### AVAILABLE RECORDS
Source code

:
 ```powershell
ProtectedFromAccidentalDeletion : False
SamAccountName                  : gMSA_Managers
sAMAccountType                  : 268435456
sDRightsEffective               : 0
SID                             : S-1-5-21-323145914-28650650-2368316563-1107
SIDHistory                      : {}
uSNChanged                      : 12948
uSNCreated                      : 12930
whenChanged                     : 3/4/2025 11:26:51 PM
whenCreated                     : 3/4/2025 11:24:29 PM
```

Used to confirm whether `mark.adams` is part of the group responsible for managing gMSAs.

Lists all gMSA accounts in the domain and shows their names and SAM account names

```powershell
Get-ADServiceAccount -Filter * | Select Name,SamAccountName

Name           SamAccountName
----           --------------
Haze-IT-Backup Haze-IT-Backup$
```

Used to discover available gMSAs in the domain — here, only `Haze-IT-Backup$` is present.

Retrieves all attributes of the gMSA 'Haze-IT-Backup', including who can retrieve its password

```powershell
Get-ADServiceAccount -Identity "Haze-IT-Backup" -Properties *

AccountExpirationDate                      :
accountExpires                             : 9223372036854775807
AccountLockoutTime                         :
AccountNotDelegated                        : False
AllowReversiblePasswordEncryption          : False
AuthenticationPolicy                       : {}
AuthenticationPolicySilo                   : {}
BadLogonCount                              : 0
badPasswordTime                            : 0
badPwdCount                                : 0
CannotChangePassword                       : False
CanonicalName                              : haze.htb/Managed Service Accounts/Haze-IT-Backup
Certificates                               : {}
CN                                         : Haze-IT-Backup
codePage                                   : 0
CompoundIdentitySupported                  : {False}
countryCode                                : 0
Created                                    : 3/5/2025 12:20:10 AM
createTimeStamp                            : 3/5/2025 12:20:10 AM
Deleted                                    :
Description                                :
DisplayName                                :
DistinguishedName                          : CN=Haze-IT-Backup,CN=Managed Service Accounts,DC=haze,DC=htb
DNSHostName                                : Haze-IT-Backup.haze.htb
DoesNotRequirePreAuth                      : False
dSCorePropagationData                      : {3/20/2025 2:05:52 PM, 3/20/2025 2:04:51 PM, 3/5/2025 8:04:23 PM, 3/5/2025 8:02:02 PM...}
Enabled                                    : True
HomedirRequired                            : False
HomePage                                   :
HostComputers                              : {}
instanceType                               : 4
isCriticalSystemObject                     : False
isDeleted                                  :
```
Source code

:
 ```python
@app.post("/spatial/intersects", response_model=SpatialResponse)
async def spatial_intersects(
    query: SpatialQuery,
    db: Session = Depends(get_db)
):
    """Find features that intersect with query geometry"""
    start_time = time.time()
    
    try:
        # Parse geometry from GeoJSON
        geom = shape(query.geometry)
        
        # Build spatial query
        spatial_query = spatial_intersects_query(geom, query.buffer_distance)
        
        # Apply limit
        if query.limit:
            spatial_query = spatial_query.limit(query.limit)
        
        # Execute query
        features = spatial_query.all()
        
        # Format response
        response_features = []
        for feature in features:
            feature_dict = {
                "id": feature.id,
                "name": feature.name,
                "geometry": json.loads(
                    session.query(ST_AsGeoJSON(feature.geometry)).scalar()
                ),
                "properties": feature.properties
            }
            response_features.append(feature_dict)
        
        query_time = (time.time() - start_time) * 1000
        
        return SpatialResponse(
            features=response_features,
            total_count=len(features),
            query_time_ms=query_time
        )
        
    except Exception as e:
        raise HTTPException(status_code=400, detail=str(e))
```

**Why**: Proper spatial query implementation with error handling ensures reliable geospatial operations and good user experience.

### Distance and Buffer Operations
######
◆ YOUR GOAL
Where does the word "ADServiceAccount" show up in the material? Copy out each line that has it.

◆ REPLY TO THE EXERCISE
Get-ADServiceAccount -Filter * | Select Name,SamAccountName
Get-ADServiceAccount -Identity "Haze-IT-Backup" -Properties *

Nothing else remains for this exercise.